### PROBLEM DESCRIPTION
When you reach the line that contains "Partenaires" in the data below, start reproducing lines exactly, and stop after the line that contains "Asing. Bagaimana Indonesia?".

───── DATA SHOWN

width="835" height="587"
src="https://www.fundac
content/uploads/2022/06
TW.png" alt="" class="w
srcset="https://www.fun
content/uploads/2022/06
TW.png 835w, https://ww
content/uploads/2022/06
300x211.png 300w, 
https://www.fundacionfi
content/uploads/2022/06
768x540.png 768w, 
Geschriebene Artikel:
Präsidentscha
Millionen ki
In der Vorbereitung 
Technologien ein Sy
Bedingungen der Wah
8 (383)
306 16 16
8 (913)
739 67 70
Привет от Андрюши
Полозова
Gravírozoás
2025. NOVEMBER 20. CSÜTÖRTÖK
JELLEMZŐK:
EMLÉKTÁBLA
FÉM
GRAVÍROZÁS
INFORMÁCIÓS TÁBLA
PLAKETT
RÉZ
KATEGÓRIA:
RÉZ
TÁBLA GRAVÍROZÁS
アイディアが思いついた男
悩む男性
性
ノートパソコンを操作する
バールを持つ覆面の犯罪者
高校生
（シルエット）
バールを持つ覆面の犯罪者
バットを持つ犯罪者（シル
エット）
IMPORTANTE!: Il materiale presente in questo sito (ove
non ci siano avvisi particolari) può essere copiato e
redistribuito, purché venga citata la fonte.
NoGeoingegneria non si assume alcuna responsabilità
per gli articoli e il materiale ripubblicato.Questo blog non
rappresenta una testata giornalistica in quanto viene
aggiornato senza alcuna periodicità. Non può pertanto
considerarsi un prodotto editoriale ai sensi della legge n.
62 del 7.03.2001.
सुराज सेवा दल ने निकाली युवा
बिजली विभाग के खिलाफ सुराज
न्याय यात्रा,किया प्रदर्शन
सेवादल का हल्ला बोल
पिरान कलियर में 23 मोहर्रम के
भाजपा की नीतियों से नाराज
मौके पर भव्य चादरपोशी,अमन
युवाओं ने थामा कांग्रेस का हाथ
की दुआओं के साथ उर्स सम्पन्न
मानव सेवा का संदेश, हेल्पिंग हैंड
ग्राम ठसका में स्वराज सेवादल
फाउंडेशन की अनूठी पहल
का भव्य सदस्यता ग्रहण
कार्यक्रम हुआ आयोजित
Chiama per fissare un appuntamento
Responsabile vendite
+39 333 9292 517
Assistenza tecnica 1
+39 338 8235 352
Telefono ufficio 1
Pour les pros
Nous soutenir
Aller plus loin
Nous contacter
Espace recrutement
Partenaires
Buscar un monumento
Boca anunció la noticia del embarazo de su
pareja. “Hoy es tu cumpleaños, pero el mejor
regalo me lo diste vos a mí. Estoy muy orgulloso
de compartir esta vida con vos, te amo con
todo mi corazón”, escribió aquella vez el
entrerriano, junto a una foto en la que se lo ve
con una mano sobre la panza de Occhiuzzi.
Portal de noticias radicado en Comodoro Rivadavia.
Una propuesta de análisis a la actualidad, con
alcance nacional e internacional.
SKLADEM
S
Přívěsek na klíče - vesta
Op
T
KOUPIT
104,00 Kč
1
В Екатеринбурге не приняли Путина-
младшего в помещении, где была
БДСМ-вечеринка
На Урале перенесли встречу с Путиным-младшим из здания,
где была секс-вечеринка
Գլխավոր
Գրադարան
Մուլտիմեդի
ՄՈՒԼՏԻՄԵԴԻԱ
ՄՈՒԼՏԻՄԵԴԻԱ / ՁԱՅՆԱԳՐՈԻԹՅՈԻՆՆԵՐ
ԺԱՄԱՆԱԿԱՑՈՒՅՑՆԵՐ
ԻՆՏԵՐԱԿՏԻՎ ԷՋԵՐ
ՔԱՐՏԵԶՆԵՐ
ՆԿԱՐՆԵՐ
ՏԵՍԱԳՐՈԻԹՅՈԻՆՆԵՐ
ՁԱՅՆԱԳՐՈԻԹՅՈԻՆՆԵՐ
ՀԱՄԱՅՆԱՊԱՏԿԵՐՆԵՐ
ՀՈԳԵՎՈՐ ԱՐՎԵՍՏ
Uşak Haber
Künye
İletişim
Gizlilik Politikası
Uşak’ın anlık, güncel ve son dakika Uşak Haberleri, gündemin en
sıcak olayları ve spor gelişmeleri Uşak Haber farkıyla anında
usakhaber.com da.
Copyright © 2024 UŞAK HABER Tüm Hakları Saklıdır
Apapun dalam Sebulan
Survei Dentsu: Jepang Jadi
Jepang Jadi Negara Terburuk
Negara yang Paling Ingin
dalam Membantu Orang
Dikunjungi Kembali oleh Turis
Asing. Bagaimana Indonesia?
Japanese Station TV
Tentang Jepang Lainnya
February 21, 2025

──────────

### RESULT
Partenaires
Buscar un monumento
Boca anunció la noticia del embarazo de su
pareja. “Hoy es tu cumpleaños, pero el mejor
regalo me lo diste vos a mí. Estoy muy orgulloso
de compartir esta vida con vos, te amo con
todo mi corazón”, escribió aquella vez el
entrerriano, junto a una foto en la que se lo ve
con una mano sobre la panza de Occhiuzzi.
Portal de noticias radicado en Comodoro Rivadavia.
Una propuesta de análisis a la actualidad, con
alcance nacional e internacional.
SKLADEM
S
Přívěsek na klíče - vesta
Op
T
KOUPIT
104,00 Kč
1
В Екатеринбурге не приняли Путина-
младшего в помещении, где была
БДСМ-вечеринка
На Урале перенесли встречу с Путиным-младшим из здания,
где была секс-вечеринка
Գլխավոր
Գրադարան
Մուլտիմեդի
ՄՈՒԼՏԻՄԵԴԻԱ
ՄՈՒԼՏԻՄԵԴԻԱ / ՁԱՅՆԱԳՐՈԻԹՅՈԻՆՆԵՐ
ԺԱՄԱՆԱԿԱՑՈՒՅՑՆԵՐ
ԻՆՏԵՐԱԿՏԻՎ ԷՋԵՐ
ՔԱՐՏԵԶՆԵՐ
ՆԿԱՐՆԵՐ
ՏԵՍԱԳՐՈԻԹՅՈԻՆՆԵՐ
ՁԱՅՆԱԳՐՈԻԹՅՈԻՆՆԵՐ
ՀԱՄԱՅՆԱՊԱՏԿԵՐՆԵՐ
ՀՈԳԵՎՈՐ ԱՐՎԵՍՏ
Uşak Haber
Künye
İletişim
Gizlilik Politikası
Uşak’ın anlık, güncel ve son dakika Uşak Haberleri, gündemin en
sıcak olayları ve spor gelişmeleri Uşak Haber farkıyla anında
usakhaber.com da.
Copyright © 2024 UŞAK HABER Tüm Hakları Saklıdır
Apapun dalam Sebulan
Survei Dentsu: Jepang Jadi
Jepang Jadi Negara Terburuk
Negara yang Paling Ingin
dalam Membantu Orang
Dikunjungi Kembali oleh Turis
Asing. Bagaimana Indonesia?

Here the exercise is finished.